Mile reached: 925.9 (+22.7 + 4.2 bonus)

High: So many great views throughout the day

Low: There was too much snow on Mount Ritter for me to feel comfortable climbing it.

Consensus says: Thru-hikers are more likely to get dehydrated in the Sierra than in the desert. There is so much water that we carry very little and tend to drink less.

I was in no rush to get out of town, but I wanted to be sure that I got back to the trail early enough to put in a full day. After a quick breakfast, I tried to Uber back to the trailhead. Oddly, there were no drivers available; same with Lyft. So, this meant that I needed to take the trolley, which would take a while. Oh well.

From Horseshoe Lake I took a side trail to get back to the PCT. It turned out that I could have taken a trail directly to Red’s Meadow, but I didn’t have a very good map of the area and added three or so miles. On the bright side I ran into “Couch Potato”, and he thanked me for giving him an update on conditions on Forester a week or so back.

I took a less efficient trail, but the views were beautiful.
I’d heard that the Ansel Adams Wilderness was pretty. Look how excited I was to enter it.
The forest didn’t appear so healthy. There were sections of big old trees.
And then stretches of stumps. I wondered if it was due to CO2 poisoning.
Trail crew

The midday highlight was having lunch at the Devil’s Postpile. Surprisingly, I had it all to myself likely due to problems with the road. Almost immediately after the postpile, I had to make a decision about whether to take the PCT or JMT at a fork. I had been wanting to climb Mount Ritter, which is accessed from the JMT. However, earlier in the day I had seen so much snow on it that I was doubtful that it could be climbed with the gear I had. So, I opted to take the PCT and was treated to fantastic views of both Ritter and Banner throughout the afternoon.

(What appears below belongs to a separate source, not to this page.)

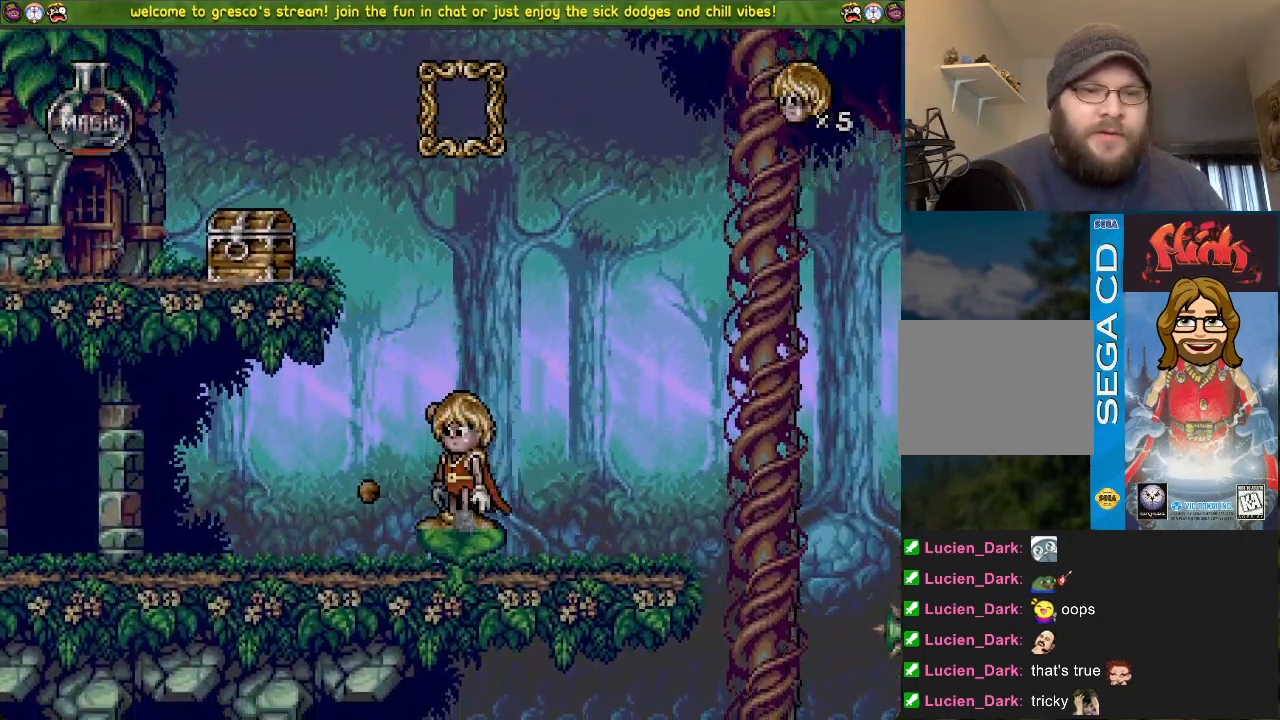
{"buttons": ["CROSS", "DPAD_DOWN"], "left_stick": "center", "right_stick": "center", "events": [[250, "DPAD_DOWN", "down"], [467, "CROSS", "down"]]}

The Middle Fork of the San Joaquin River
Behold, the Minarets!

In the early evening, I arrived at Thousand Island Lake but was greeted by intense wind. While I was snacking, “Penguin”, “Snacks”, and “Night Walker” showed up. They immediately recognized me from the campfire at VVR a few nights back and thanked me for giving out cookies. (I had been holding the bag, but I didn’t deserve any credit. Alicia had made and brought them.) Amusingly, “Night Walker” was a little disappointed to learn that he missed out, because he had passed out from a full day of drinking earlier that evening. Anyway, it was so windy that I decided to push on and camp a few miles shy of Donahue Pass.